Agriculture officials say the rain has been a problem for Vermont farmers, but it’s difficult to generalize about its affect. The amount of rainfall, the type of soil, the crops being grown and the farming practices used, are all factors.
But the rain is a challenge even where fields aren’t inundated.
The Vermont Agency of Agriculture doesn’t keep a tally of how many acres of farmland are affected by the heavy rains, but there’s plenty of anecdotal information about delayed or ruined crops and hayfields too wet to harvest.
“It’s rained two inches in the last day. That’s a fact,” says Plainfield organic vegetable farmer Joey Klein.
The conditions at Klein’s farm along the Winooski River illustrate the range of problems the rain has caused for farmers.
Klein has been growing organic vegetables here for 26 years. Some of his land is a sandy loam soil that drains well. Neat rows of beets, cabbage and other crops bask in a break of sunshine between rains.
“You can see things are doing generally pretty well on this soil,” says Klein. They’re not drowning!”
The vegetable plants growing here look good, but so do the tiny weeds springing up around them.
In dryer weather they could be taken care of with a hoe, but with the rain, they simply reestablish themselves. Getting into the fields to cultivate with a tractor is also difficult because the soil is so soft.
Klein eyes a row of Kale. “I can see that that Kale should really be a darker green,” he says.
That’s because a well drained soil like this loses nutrients, which are washed away with too much rain.

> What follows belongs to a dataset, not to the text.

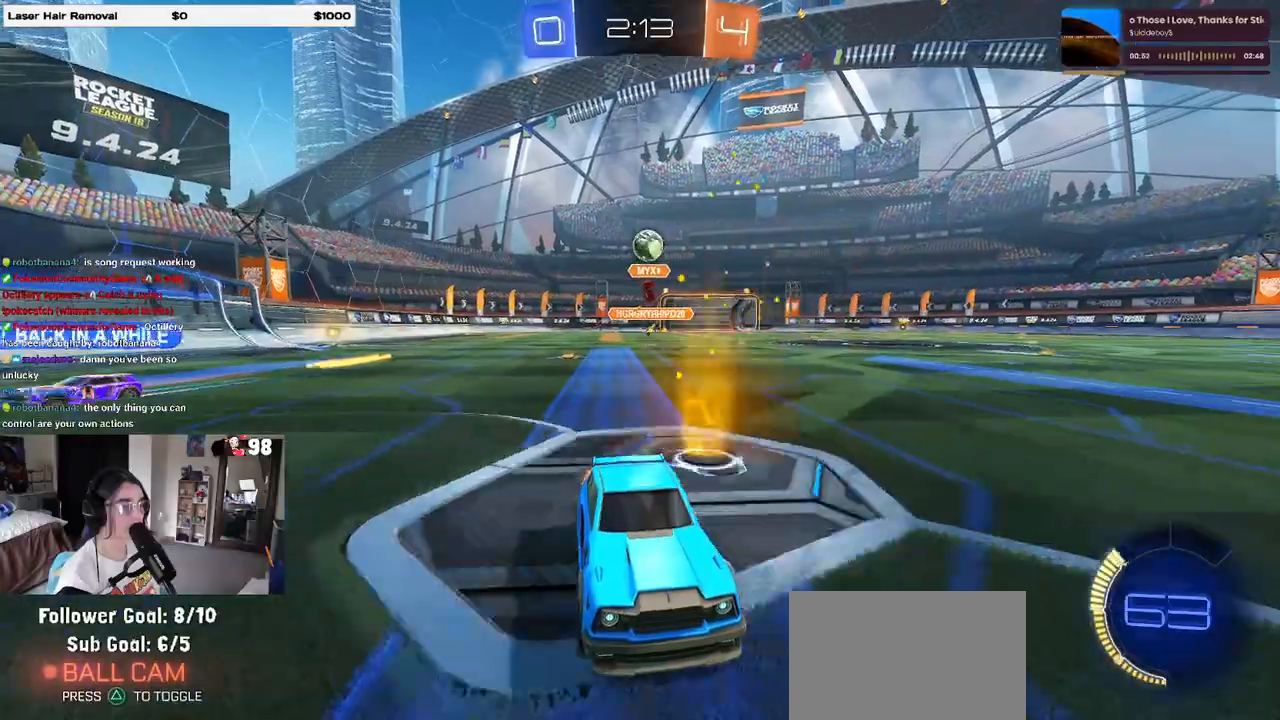
{"buttons": ["R2"], "left_stick": "left", "right_stick": "center", "events": [[50, "left_stick", "right"], [200, "left_stick", "center"], [300, "left_stick", "left"], [333, "SQUARE", "down"], [500, "SQUARE", "up"]]}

It’s going to add to the cost of this year’s crop.
“We’re going to have to re-fertilize. The fertilizer that I put out this spring is generally pretty gone,” Klein concludes.
Elsewhere, the rain has washed away an expensive commercial organic deer repellent Klein sprays on his plants.

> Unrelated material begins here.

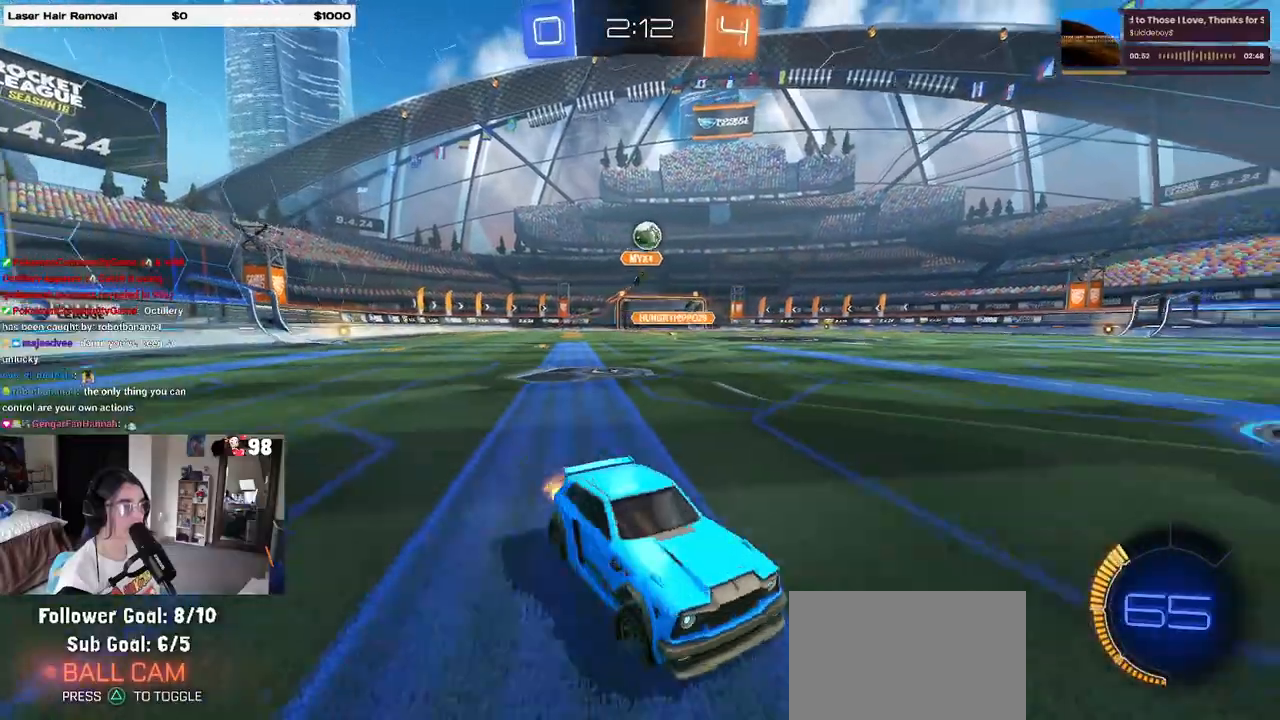
{"buttons": ["L2", "R2"], "left_stick": "center", "right_stick": "center", "events": [[167, "left_stick", "center"], [333, "R2", "up"], [383, "L2", "down"], [500, "R2", "down"]]}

“So I need to spray it again to keep the deer out,” Klein says as he looks at a line of deer tracks that follow a row of peas.
Some of the peas are nearly ready to pick, but in one corner of the field part of the crop is underwater.

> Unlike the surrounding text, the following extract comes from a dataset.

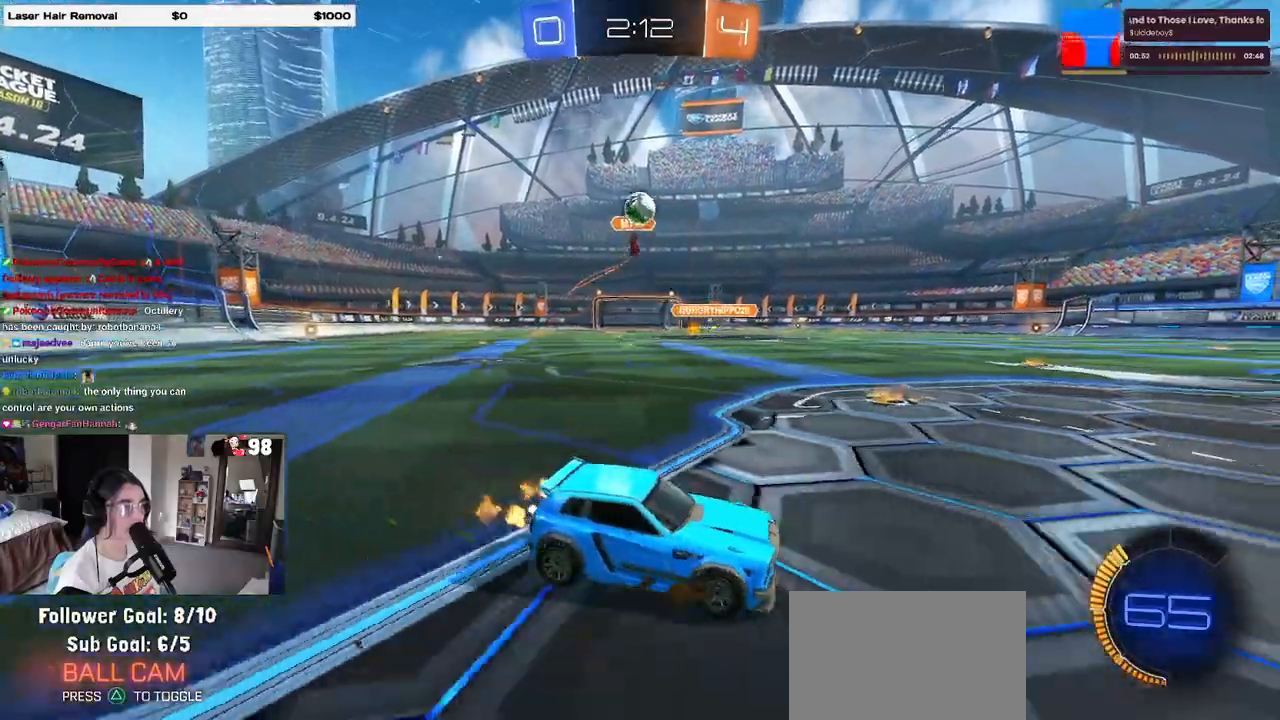
{"buttons": ["CROSS", "R2"], "left_stick": "down", "right_stick": "center", "events": [[33, "L2", "up"], [67, "left_stick", "left"], [217, "CROSS", "down"], [217, "left_stick", "down"], [367, "left_stick", "center"], [400, "CROSS", "up"], [450, "CROSS", "down"], [483, "left_stick", "down"]]}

It’s in the Klein’s fields with heavier soils that the effect of the rain is most pronounced.
“Look at this,” he says standing at the edge of another field where the rainwater stands in pools. “The frogs are happy. The ducks could paddle. This is supposed to be what it looks like when the snow melts.”
These are conditions the Agency of Agriculture says other Vermont farmers are facing and their problems are much more pronounced than they are at Klein’s farm: Standing water in the fields is either drowning crops or preventing their planting.
Klein says he feels more fortunate than many farmers who are suffering through the wet weather. He’s convinced warmer, wetter seasons are inevitable because of climate change.
As for the perfect farming weather, it would probably suit most Vermonters, but it’s about as rare as tomatoes in April.
“We would go for an each of rain a week, overnight, one night a week. And then the rest of the time it could be sunny.”